The Lustre file system is an open source project under the control of Oracle, if any open source project can be said to be under anyone's control. Of the top 100 HPC centers in the world, 60 of them are using the Lustre file system to feed data to their supers, according to Galen Shipment, technology integration group leader at Oak Ridge and a board member of OpenSFS.
The problem is not that Oracle is not continuing development on Lustre - the company put the finishing touches on Lustre 2.0 back in August - but rather that Oracle is not as interested in the HPC market as Sun Microsystems - and it has no intention of offering commercial-grade support for Lustre 2.0. Nevertheless, it is still offering support for the earlier Lustre 1.8 release. This is a big problem for HPC labs.

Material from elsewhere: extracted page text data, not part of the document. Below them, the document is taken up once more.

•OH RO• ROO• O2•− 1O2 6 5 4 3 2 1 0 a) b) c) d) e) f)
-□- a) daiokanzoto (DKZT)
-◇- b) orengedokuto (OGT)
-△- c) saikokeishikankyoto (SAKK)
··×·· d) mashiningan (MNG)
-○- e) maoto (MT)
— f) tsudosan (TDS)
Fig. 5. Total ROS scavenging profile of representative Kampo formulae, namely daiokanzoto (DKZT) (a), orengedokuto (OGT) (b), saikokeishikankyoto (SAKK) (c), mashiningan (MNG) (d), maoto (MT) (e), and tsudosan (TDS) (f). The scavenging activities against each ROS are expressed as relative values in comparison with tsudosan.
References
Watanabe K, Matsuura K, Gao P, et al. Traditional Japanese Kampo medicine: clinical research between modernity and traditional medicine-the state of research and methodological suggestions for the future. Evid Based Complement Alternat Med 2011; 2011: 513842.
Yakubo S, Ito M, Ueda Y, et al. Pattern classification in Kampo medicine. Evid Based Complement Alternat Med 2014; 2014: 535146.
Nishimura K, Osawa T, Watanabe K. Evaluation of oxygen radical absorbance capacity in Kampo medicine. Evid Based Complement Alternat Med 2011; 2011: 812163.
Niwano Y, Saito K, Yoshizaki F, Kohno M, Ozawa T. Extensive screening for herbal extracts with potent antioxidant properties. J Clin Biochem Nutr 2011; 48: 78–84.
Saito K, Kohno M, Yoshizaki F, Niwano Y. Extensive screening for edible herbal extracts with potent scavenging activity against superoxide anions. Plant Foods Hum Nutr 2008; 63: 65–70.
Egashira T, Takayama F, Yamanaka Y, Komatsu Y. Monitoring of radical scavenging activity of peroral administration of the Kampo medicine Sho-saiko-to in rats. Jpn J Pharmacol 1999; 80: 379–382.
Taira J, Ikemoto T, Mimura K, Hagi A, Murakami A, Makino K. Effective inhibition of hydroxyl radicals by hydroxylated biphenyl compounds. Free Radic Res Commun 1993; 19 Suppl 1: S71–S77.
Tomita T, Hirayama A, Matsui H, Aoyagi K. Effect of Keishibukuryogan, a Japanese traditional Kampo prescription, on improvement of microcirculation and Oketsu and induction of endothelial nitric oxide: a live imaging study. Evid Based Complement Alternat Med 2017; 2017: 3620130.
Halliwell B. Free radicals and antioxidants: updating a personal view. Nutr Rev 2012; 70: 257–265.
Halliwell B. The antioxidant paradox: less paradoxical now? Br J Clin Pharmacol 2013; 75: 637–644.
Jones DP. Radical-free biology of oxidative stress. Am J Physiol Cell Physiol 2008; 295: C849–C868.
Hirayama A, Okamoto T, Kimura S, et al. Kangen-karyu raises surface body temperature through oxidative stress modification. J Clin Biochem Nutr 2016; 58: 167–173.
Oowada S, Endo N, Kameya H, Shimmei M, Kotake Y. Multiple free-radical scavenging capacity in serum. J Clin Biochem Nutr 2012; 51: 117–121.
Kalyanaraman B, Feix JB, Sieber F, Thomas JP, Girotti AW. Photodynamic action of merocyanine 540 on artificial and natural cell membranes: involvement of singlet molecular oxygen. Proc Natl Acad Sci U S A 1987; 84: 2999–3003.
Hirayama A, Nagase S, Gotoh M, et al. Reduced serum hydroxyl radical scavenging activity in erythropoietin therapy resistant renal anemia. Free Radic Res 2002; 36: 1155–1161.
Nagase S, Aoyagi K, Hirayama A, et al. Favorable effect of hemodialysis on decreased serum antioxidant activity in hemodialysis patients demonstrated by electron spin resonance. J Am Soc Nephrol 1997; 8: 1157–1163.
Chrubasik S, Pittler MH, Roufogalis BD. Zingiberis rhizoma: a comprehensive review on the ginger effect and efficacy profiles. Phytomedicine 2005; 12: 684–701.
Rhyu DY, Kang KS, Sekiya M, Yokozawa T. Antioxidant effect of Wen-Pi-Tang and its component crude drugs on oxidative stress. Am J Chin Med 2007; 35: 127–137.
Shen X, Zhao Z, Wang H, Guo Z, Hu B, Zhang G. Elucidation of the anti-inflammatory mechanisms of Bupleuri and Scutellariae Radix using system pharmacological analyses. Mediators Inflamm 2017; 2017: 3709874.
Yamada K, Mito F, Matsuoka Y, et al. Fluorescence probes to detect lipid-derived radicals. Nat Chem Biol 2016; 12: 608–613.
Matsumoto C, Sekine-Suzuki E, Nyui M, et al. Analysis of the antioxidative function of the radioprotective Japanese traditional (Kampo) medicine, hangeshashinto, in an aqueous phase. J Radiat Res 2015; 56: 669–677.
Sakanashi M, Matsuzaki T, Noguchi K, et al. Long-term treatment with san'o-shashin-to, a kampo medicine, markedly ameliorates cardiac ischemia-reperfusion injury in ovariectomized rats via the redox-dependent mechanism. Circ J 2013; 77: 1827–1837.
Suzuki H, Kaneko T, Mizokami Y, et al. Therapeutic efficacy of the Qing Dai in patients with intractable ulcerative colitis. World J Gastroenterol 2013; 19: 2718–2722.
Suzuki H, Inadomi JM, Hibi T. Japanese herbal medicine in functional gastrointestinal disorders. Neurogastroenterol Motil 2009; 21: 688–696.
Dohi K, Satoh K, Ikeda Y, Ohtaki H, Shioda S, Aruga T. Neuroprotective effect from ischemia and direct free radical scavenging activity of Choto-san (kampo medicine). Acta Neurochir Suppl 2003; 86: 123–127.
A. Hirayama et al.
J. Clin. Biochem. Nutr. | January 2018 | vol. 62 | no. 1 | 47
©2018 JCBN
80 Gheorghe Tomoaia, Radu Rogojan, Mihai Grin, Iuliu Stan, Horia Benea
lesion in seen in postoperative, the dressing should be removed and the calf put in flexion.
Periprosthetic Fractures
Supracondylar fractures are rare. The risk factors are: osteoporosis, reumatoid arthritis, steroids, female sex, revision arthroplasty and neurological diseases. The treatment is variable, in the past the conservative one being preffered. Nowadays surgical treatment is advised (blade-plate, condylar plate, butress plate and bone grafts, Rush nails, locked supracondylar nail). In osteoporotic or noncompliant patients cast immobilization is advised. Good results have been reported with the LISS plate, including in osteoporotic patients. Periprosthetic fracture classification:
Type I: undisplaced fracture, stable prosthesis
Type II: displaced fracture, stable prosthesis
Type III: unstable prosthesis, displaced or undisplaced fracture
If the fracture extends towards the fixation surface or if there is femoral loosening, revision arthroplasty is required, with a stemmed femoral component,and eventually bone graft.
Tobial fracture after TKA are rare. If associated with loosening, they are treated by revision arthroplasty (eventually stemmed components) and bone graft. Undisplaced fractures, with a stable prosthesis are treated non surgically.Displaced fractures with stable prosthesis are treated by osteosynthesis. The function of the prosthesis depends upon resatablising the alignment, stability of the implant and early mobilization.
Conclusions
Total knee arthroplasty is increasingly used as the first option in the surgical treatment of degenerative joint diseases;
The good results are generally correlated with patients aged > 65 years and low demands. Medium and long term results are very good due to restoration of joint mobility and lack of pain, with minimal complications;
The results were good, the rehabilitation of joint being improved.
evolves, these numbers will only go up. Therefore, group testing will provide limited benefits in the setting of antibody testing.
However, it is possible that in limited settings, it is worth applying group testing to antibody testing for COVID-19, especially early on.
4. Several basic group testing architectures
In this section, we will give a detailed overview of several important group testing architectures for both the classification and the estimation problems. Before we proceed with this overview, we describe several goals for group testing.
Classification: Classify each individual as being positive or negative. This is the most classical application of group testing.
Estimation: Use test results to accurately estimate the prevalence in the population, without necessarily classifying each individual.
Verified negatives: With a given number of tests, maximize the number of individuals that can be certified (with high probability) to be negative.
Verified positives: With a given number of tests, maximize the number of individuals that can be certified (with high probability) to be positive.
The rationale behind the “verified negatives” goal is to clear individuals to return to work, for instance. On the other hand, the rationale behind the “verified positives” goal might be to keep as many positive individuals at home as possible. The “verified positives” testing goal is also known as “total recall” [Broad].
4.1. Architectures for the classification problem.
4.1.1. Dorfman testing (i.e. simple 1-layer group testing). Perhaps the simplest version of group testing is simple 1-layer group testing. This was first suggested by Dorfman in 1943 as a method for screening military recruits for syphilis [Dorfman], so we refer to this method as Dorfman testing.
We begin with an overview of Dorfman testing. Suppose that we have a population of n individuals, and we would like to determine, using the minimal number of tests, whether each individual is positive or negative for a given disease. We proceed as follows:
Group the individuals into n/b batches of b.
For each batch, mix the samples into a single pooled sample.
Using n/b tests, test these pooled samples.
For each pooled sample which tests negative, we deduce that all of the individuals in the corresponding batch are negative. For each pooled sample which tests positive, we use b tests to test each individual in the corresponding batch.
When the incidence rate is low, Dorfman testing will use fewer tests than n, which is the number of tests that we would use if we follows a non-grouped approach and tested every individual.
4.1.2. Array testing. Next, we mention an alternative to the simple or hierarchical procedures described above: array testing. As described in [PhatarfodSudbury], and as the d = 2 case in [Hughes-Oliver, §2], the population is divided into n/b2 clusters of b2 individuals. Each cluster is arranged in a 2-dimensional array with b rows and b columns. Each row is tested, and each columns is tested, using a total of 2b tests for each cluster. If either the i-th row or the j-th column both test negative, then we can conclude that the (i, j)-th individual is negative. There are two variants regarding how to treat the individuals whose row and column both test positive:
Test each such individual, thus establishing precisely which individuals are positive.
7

You might think that the big nuke labs already have the smartest people in the world working for them and that, if anything, it should be they who would offer tech support to the rest of the HPC community for products such as Lustre. I certainly thought that, based on the raw brainpower at these labs. Also, Lawrence Livermore was where a lot of the original Lustre file system work was funded out of DOE and put into production to put it through the paces. But Mark Seager, Lawrence Livermore's assistant department head for advanced technology - and an OpenSFS board member - said this is not what Lustre customers want.
While the hotshot HPC shops using Lustre are able to handle level one tech support fine, and can even wade in and offer level two support to offer bug fixes for the easy stuff, that's about as far as it goes.
"We need that third level of support backing us up for deep problems," explains Seager. "We do not have the manpower to do that deep support."
The need for deep and official support, and a product roadmap and development process that could accept the input and requirements from all the customers and shape future releases to address their needs, was why Peter Braam, a researcher at Carnegie Mellon University and founder of the Lustre project, created Cluster File Systems in 2001. Sun Microsystems bought CFS in 2007, and Oracle ate Sun in January.
The situation around Lustre was murky enough that Whamcloud, a startup founded with $10m in private equity funding and some of the top people involved with the development of Lustre, burst on the scene at the end of July to chase Lustre support contracts and do development on the parallel file system and submit code back into the Oracle-controlled Lustre code base.